In this nationwide study, we found that the risk factors associated with PAD were similar in both cohorts except for adjuvant RT that was negligible in the young age group, but positive in the older group. In our study population, the young patients accounted for 47% of the total (894/1,889), which is much higher than that reported in Western populations (2, 5). Among the survivors, hypertension, advanced age, and HRT for longer than 180 days per year were more hazardous than RT.
PAD in the general population usually appears after the age of 50 years, and the prevalence then increases with age (21). This trend was also observed in the UC survivors in the present study. RT is a known cause of cardiovascular morbidity and mortality. The long-term effects on vascular endothelial damage and the possible mechanism of ionizing radiation on the progression of atherosclerotic plaque have been reported (22, 23). Although studies on the late vascular effects induced by RT have been performed in preclinical models, no clear correlations between individual changes and their time course after conventional fractionated RT have been identified. Accordingly, further studies are needed to investigate whether RT for UC increases the risk of PAD. In our analysis, RT did not cause PAD to occur earlier, but it increased the incidence of PAD in the older patients. People over 65 years of age often have multiple cardiovascular risk factors, and atherosclerosis can be accelerated by radiation (24).
In this study, we found that HRT was more associated with an increased risk of PAD than RT. A previous study reported that estrogen can regulate injury-induced chemokines and oxidative stress and that it has a vascular protective effect, but that it has no vascular protective effects on aging blood vessels (25). The “timing hypothesis” suggests that because the estrogen signaling pathway in older women has changed, estrogen has no vascular protective effect in patients with subclinical vascular diseases (25). Compared with the slow decline of estrogen levels in natural menopause over time, bilateral oophorectomy for UC treatment can lead to a sudden decrease in estrogen and menopause. This dramatic decline in estrogen has been associated with a higher cardiometabolic risk (26, 27). This may explain why HRT does not have a protective effect in UC patients, and even showed toxic effects on blood vessels in this study.
In this study, the UC survivors all had common risk factors for lower limb PAD, such as smoking, obesity, hypertension, and diabetes. Previous studies have reported that hypertension is a major risk factor for PAD regardless of age (2). In addition, the prevalence of PAD has been shown to increase with age and to be higher in people with metabolic syndrome and diabetes (15). We also found that the influence of diabetes and hyperlipidemia was more prominent in the young group. This may be because young UC patients usually have type I endometrial cancer, which is associated with obesity and metabolic syndrome. These are common risk factors for symptomatic PAD and can lead to chronic atherosclerosis (4, 15)
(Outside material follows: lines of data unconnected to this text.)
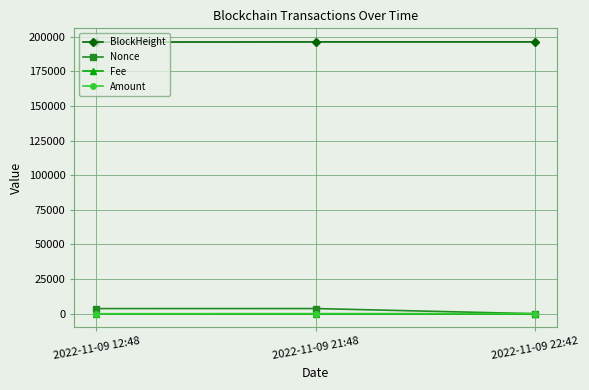

At which label does Nonce reach its minimum?

2022-11-09 22:42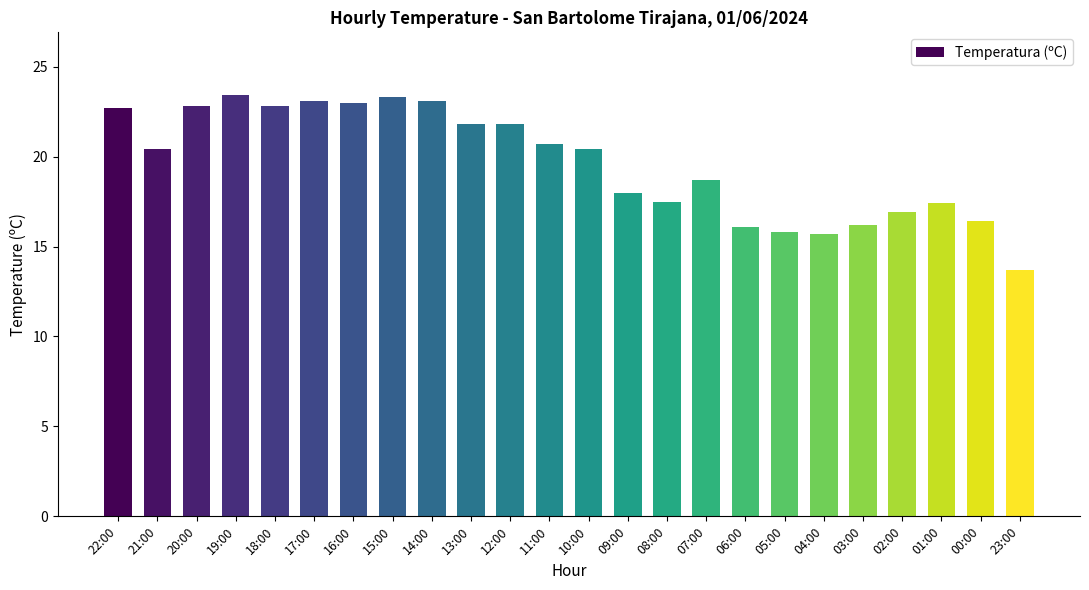

Is it true that the value at 05:00 is 5.7?

False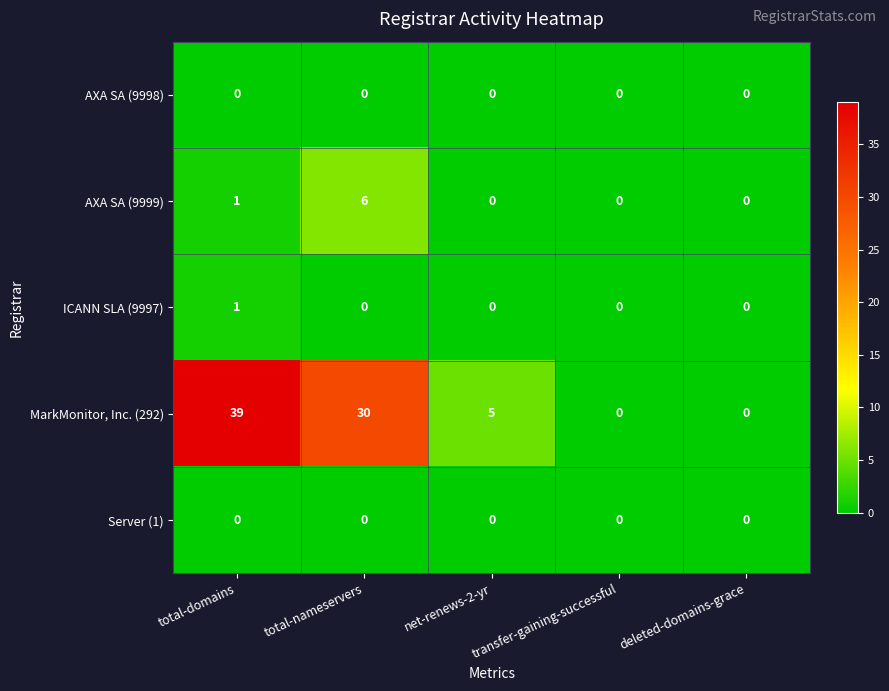

Which series changed the most between net-renews-2-yr and transfer-gaining-successful?

MarkMonitor, Inc. (292)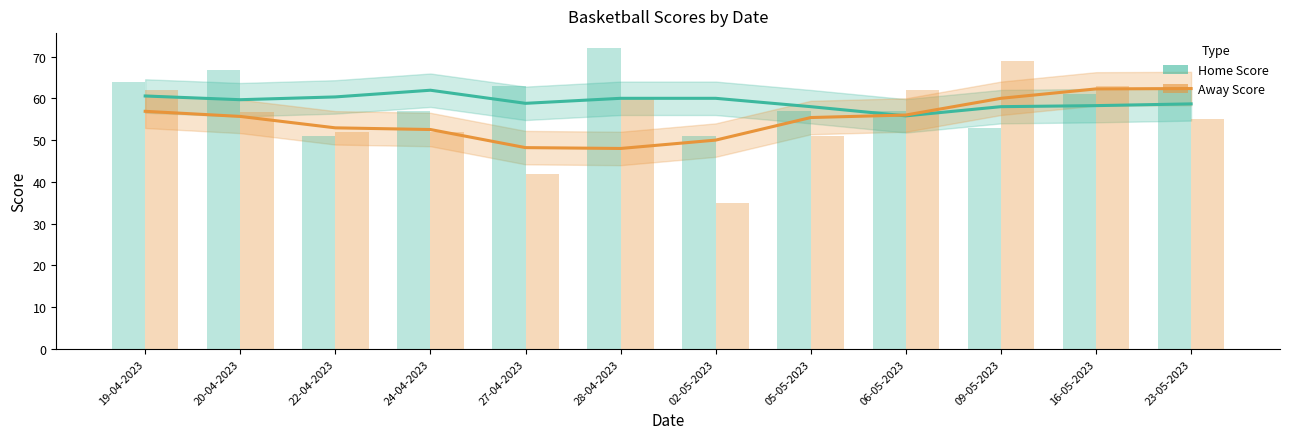

What is the label of the 10th bar from the right?

22-04-2023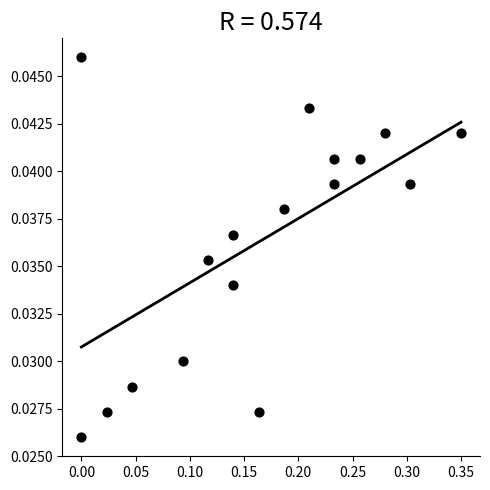

What is the range of X values (max minus min)?

0.3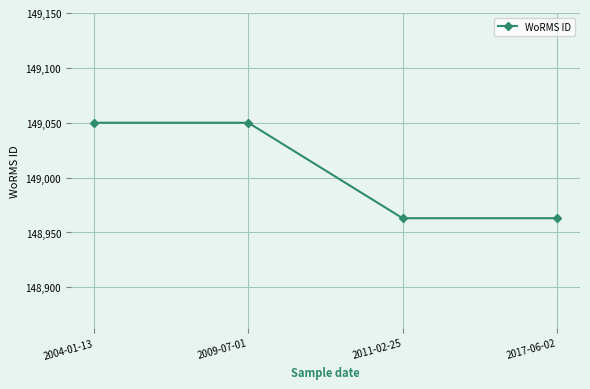

True or false: the data has more than 1 interior local peaks.

False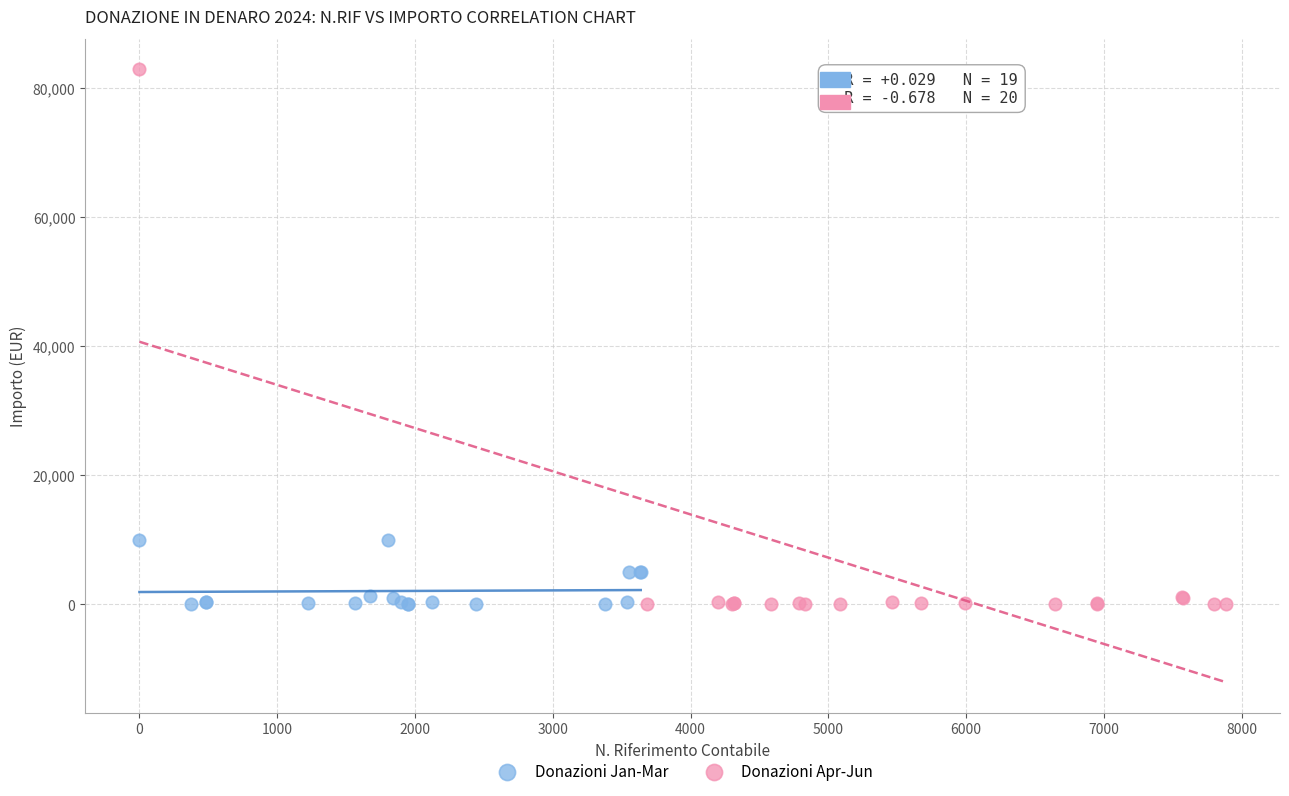

Which series has the widest spread of Y values?

Donazioni Apr-Jun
There are several strengths to this study. The first study examining RT effect on long-term UC survivors, and the use of a nationwide database allowed for a large sample size, homogeneous population, and long follow-up period. In addition, we could evaluate the temporal relationship regarding the use of HRT. Nevertheless, the major limitation is that data on other covariates including body mass index, use of contraceptives, self-pay medications, reproductive history, smoking status, details of treatment such as volume of radiation are not provided in NHIRD. We also lacked information of histology and staging at the initial diagnosis, which are major factors for survival. However, endometrial adenocarcinoma comprises approximately 90% of all UC (4) and we only included patients who had surgery alone or surgery combined with adjuvant RT, which are the main treatments for loco-regional disease.